Wie bewertest Du diesen Test?
  • Null zeigt keine Flüssigkeit nach dem Herunterstreichen.
  • 1 zeigt eine leichte Flüssigkeitsansammlung an der Innenseite.
  • 1+ zeigt eine größere Flüssigkeitsmenge an der Innenseite.
  • 2+ zeigt eine größere Flüssigkeitsmenge die schon vor dem Herunterstreichen auftritt.
  • 3+ zeigt so viel Flüssigkeit, dass selbst das Hochstreichen nichts bringt.

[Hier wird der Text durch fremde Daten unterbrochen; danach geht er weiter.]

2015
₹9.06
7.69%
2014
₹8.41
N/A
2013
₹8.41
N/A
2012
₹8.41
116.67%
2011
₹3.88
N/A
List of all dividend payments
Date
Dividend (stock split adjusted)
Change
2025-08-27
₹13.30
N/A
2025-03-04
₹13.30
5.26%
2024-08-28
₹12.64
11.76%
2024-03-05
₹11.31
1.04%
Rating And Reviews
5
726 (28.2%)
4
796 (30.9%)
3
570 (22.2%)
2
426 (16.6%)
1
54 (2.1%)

Wie gehe ich mit dem Ergebnis um?

Eine Bewertung von 1+ oder höher zeigt an, dass eine Diskrepanz zwischen Muskelkraft und Belastbarkeit besteht, die während des Alltags auf das Gelenk einwirkt. Um den Gelenkerguss zu reduzieren, muss also eine Lösung gefunden werden. Diese wird herbeigeführt, indem die Muskelkraft erhöht wird und gleichzeitig die Kraft, die auf das Gelenk einwirkt, gesenkt wird. Das bedeutet für Dich, dass Du in einer offenen Kette trainieren solltest.

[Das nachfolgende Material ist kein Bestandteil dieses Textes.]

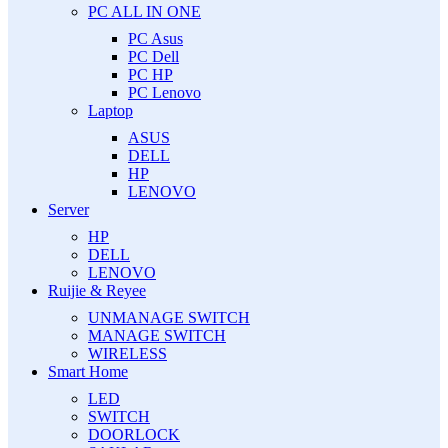
PC ALL IN ONE
PC Asus
PC Dell
PC HP
PC Lenovo
Laptop
ASUS
DELL
HP
LENOVO
Server
HP
DELL
LENOVO
Ruijie & Reyee
UNMANAGE SWITCH
MANAGE SWITCH
WIRELESS
Smart Home
LED
SWITCH
DOORLOCK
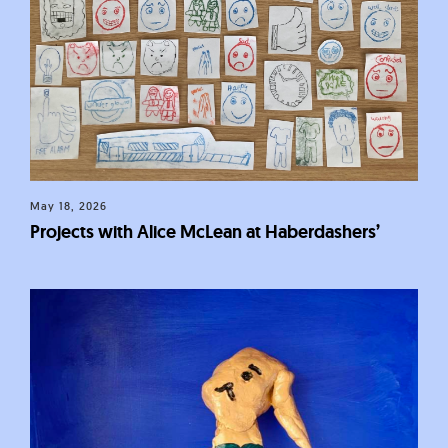
May 18, 2026
Projects with Alice McLean at Haberdashers’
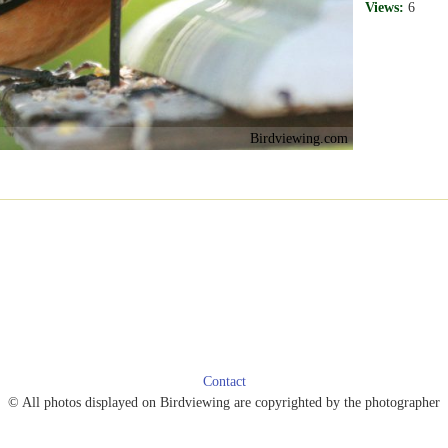
Views:
6
Birdviewing.com
Contact
© All photos displayed on Birdviewing are copyrighted by the photographer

Eine offene Kette bezeichnet in der Physiotherapie alle Bewegungen ohne Kontakt zu einem festen Untergrund. Das Gelenk erfährt somit keine Druckbelastung. Im Fitnessstudio wäre der Beinstrecker so eine Übung.

Warum ist das wichtig?

Der Gelenkerguss wirkt sich negativ auf die Kinematik deines Knies aus, ist mit schlechteren Ergebnissen verbunden und kann langfristig zur Gelenkdegeneration führen. Außerdem ist es ein Teufelskreis. Besteht eine Schwellung, kommt es zur neuromuskulären Hemmung Deines M. Quadrizeps femoris und somit wiederum zur Reduktion der Stabilität. Daher sollte die Behandlung von Ergüssen in der Frühphase einer Knierehabilitation hohe Priorität haben.

Halten wir fest:

Das Wiederherstellen eines funktionalen Knies nach einem Trauma oder einer Operation ist das Hauptziel eines jeden Patienten. Doch leider wird dies häufig übersehen und zu früh mit unangemessenen Übungen begonnen. Es wird nicht darauf geachtet, in welcher Beziehung die Muskelkraft zur Belastbarkeit steht und wie der Patient sich im Alltag bewegt. Daraus entsteht wiederum ein Teufelskreis aus Schwellung, Kraftverlust und Schmerzen bzw. Unzufriedenheit. Daher ist es umso wichtiger, den Patienten gleich zu Beginn mit ins Boot zu nehmen, aufzuklären und die Wichtigkeit dessen bewusst zu machen. Alles andere hilft keinem von beiden.